SQS messages received/processed
files downloaded and processed
events processed
rules evaluated
detections fired
errors

health check endpoints.

i’ve added basic /health and /ready endpoints for Kubernetes probes, but they’re simple. i should add more sophisticated readiness checks (e.g., can we connect to SQS? is the state database accessible?).

backfill mode

if i want to run rules against historical CloudTrail logs, there’s no good way to do that right now. i’d have to manually trigger SQS messages or use the old S3 polling mode. i should add a backfill mode that can process historical files without re-firing all alerts.

rule testing framework

i can run python rule.py < event.json manually, but there’s no automated test suite. i should add pytest tests for each rule with example events.

graceful shutdown

if Kubernetes sends SIGTERM, the pod exits immediately. in-flight rule evaluations might be lost, so iota should handle signals properly and finish processing the current batch before exiting.

rate limiting for slack

if we suddenly have 1000 detections, we’ll fire 1000 Slack webhooks as fast as possible. that might hit rate limits or spam the channel. should batch alerts or add rate limiting.

S3 Select for filtering

CloudTrail files can be large and downloading the entire file just to filter by eventName seems wasteful. S3 Select can run SQL queries server-side and return only matching records.

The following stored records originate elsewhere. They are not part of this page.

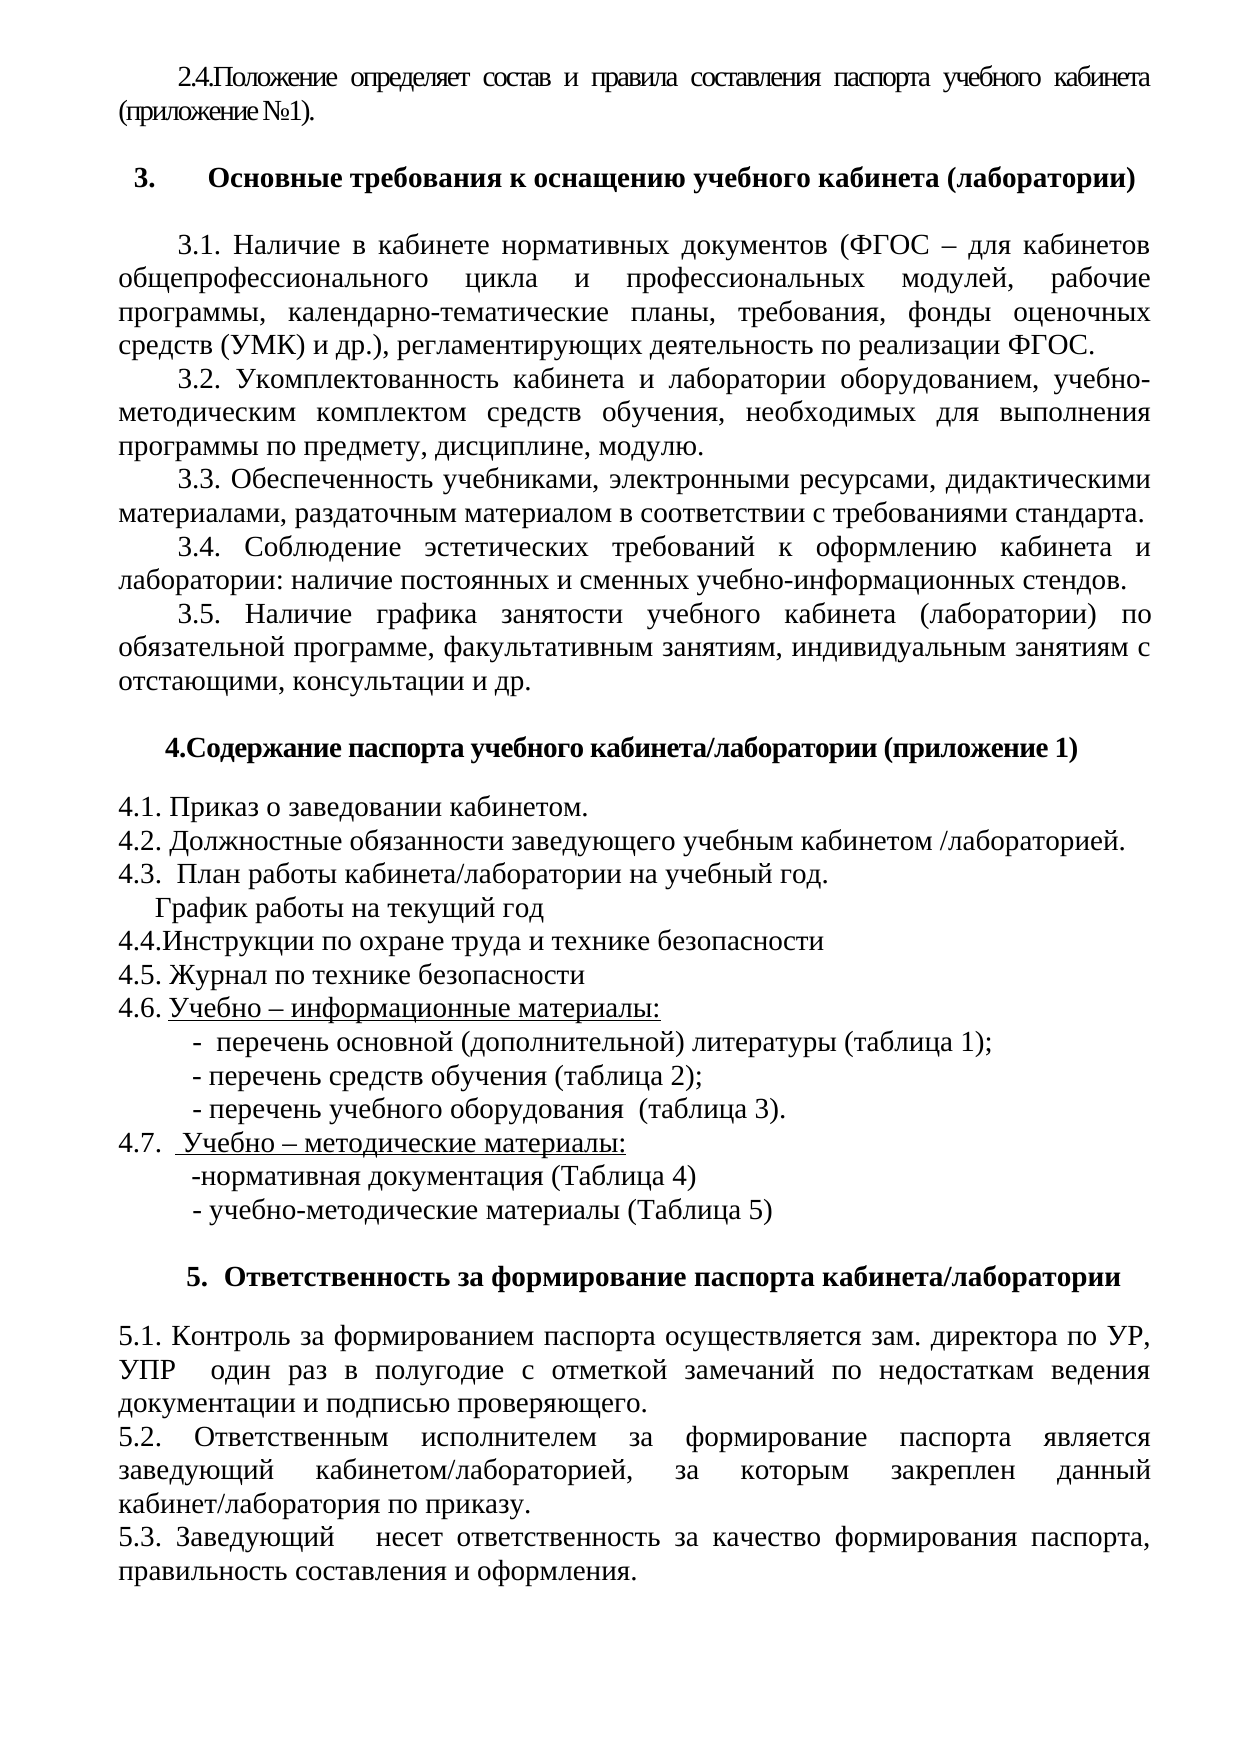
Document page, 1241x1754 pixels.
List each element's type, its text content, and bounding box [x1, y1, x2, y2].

text 5.3. Заведующий несет ответственность за качество формирования паспорта, правильность составления и оформления. [118, 1519, 1152, 1587]
text 3.2. Укомплектованность кабинета и лаборатории оборудованием, учебно-методическим комплектом средств обучения, необходимых для выполнения программы по предмету, дисциплине, модулю. [118, 361, 1152, 462]
text 4.7. Учебно – методические материалы: [118, 1125, 1152, 1158]
text - перечень учебного оборудования (таблица 3). [192, 1091, 1152, 1125]
text 3.5. Наличие графика занятости учебного кабинета (лаборатории) по обязательной программе, факультативным занятиям, индивидуальным занятиям с отстающими, консультации и др. [118, 596, 1152, 696]
text 3.3. Обеспеченность учебниками, электронными ресурсами, дидактическими материалами, раздаточным материалом в соответствии с требованиями стандарта. [118, 462, 1152, 529]
text 4.4.Инструкции по охране труда и технике безопасности [118, 923, 1152, 957]
list 4.Содержание паспорта учебного кабинета/лаборатории (приложение 1) [165, 730, 1152, 763]
text 4.3. План работы кабинета/лаборатории на учебный год. [118, 856, 1152, 890]
text - перечень основной (дополнительной) литературы (таблица 1); [118, 1024, 1152, 1058]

Haven’t implemented this yet because I wanted to get the basics working first.

multi-account support

currently, one iota instance processes logs from one AWS account. for multi-account setups, i’d need cross-account IAM role assumption or multiple deployments. this is on the roadmap.

adaptive classifier for multiple log sources

right now iota only handles CloudTrail and i want to add support for VPC flow logs, S3 server access logs, ALB logs, and Aurora MySQL audit logs. this requires an adaptive classifier that can automatically detect log types.

failure modes

what happens if the pod crashes mid-batch?

the SQS message visibility timeout (5 minutes) will expire, and the message will become visible again . another pod (or the same pod after restart) will process it. this means we might send duplicate alerts. that’s annoying but acceptable (better than missing detections).

the deduplication system helps here: if we process the same event twice, it gets grouped into the same alert instead of creating a duplicate.

what happens if S3 access breaks (IAM issue, bucket deleted, etc)?

the SQS message processing fails with an AWS error. i log it and the message goes to the dead letter queue after 3 retries . if it persists, someone needs to check the logs and fix the IAM role or bucket config.

i should add alerting for “messages in DLQ” but haven’t built that yet.

what happens if SQS is unavailable?

the SQS processor will fail to receive messages. i log the error and retry. if SQS is down for an extended period, messages will queue up in SQS (which has 4 days retention , 345600 seconds). once SQS is back, we’ll process the backlog.

this is actually better than polling! with polling, if the pod is down, we miss files but with SQS, messages wait for us.

what happens if a rule crashes?

the subprocess returns an error, and i log it and continue to the next rule. one broken rule doesn’t stop other rules from running.

the risk is that the broken rule silently stops detecting things. i should add metrics to track “rules failed” vs “rules succeeded” so we notice when rules start failing.

what happens if the SQLite database gets corrupted?

this really shouldn’t happen often (SQLite is pretty robust), but if it does, we’d lose the deduplication state.

recovery: delete the corrupt database, restart the pod. iota will continue processing, but we’ll lose the ability to deduplicate alerts for a while. new alerts will be sent, but we might get some duplicates until the deduplication state rebuilds.

could mitigate by periodically backing up the SQLite file, but haven’t implemented that.

what happens if Slack is down or the webhook fails?

the alert doesn’t get delivered. i log an error. detection still happened, just nobody got notified.

should add retry logic with exponential backoff, but haven’t yet. for now, if Slack is down, alerts are lost (but they’re in the pod logs).